Nous n’avons, frères et sœurs, face à ce loup qui est « tueur d’homme dès l’origine » (Jn 8, 44) et contre ces faux bergers, qu’un seul berger, un seul vrai pasteur : Jésus le Christ. « En dehors de lui, il n’y a pas de salut. Et son nom, donné aux hommes, est le seul qui puisse nous sauver. » (Ac 4, 12) Il est le berger véritable, parce qu’il est le seul qui a donné, réellement, sa vie, le seul qui s’est interposé entre le diable et nous, et nous a sauvé de la dispersion et de la damnation éternelle. Il n’y a que sa voix, aujourd’hui, qui puisse nous rassembler, que sa parole qui puisse nous faire du bien, que son bâton qui puisse nous protéger.

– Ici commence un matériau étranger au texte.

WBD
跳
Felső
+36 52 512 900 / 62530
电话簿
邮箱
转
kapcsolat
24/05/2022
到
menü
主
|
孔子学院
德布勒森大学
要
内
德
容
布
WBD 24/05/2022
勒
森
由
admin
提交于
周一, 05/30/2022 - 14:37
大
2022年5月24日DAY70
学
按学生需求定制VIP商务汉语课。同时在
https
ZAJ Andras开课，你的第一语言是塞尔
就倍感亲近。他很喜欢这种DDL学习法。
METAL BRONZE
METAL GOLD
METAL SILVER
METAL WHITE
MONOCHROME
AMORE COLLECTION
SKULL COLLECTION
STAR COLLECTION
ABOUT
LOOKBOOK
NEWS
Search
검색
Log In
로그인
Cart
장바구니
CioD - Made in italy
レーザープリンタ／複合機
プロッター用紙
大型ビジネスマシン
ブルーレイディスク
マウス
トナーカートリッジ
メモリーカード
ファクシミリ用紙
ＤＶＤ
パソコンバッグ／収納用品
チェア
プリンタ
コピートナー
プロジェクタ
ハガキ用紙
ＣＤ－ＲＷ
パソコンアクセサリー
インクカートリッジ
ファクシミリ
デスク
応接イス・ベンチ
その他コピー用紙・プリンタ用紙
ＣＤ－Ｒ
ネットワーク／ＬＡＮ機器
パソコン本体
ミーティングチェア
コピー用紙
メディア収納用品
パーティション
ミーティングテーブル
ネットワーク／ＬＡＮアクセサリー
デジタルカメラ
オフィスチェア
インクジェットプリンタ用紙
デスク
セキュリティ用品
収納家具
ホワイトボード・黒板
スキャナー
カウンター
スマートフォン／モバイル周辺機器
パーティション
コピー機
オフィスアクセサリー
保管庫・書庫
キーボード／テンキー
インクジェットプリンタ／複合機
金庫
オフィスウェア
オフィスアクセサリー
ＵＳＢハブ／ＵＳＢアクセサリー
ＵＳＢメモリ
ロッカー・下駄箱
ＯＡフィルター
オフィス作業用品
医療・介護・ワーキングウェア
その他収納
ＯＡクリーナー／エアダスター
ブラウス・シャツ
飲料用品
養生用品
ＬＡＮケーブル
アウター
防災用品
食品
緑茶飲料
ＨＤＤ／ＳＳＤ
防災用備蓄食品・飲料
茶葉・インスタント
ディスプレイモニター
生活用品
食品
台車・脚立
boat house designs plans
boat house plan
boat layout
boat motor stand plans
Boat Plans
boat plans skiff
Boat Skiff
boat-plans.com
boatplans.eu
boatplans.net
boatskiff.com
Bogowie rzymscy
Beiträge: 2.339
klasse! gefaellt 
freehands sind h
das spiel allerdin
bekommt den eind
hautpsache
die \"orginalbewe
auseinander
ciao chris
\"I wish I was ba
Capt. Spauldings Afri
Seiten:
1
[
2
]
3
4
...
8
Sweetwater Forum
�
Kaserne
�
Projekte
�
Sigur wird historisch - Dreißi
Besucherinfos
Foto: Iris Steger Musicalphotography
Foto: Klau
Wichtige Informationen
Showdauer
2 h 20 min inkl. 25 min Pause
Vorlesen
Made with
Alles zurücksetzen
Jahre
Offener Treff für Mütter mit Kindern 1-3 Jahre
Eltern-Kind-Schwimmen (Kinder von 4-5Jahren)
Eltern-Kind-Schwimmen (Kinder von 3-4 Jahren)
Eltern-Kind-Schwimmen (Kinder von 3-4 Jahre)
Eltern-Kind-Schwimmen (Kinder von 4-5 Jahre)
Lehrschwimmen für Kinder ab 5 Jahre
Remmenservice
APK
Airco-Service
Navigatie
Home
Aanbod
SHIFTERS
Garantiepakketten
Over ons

Mais il y a une chose, frères et sœurs, que je dois vous dire. Une chose que Jésus n’a pas dite, dans cette parabole, sans doute parce que l’heure n’était pas encore venue, et qu’à ce moment-là, les foules n’auraient pas compris. C’est la fin de l’histoire, comment le berger a donné sa vie. Le loup est entré dans la bergerie mais, contre toute attente, il ne s’est pas jeté sur les brebis. Il ne s’est pas non plus jeté sur le berger. Ce qu’il a fait était beaucoup plus subtil, beaucoup plus malin. Le loup a monté les brebis contre le berger, pour qu’elles déchirent, de leur petites dents, par leurs péchés, celui-là seul qui pouvait les sauver de la mort. La vérité, c’est que « l’ovin triomphe du divin[1] ». La voilà la morale de l’histoire !

Vous comprenez maintenant pourquoi cette histoire n’est pas entendue ? C’est parce qu’elle dévoile le pot-aux-roses de l’humanité, l’ignoble meurtre collectif du bon pasteur tué par son propre troupeau. Cette histoire ne vous plaît pas à vous non plus ? Ce n’est pas celle que vous vouliez entendre aujourd’hui ? Vous pouvez toujours vous abriter derrière des bergers mercenaires qui vous raconteront de belles histoires cajolantes et mensongères. Moi, c’est l’histoire du berger qui nous a aimé à la folie que je suis chargé de vous raconter, l’histoire du berger que nous avons transpercé par nos péchés mais qui, du haut de la croix, nous a pardonné, du berger mort et ressuscité qui nous sauve de la gueule du loup et veut nous porter sur son cœur (Is 40, 11).

 

[1] Philippe Muray, « Préface », Le xixe siècle à travers les âges, Paris, Gallimard (coll. « Tel »), 1999, p. 124.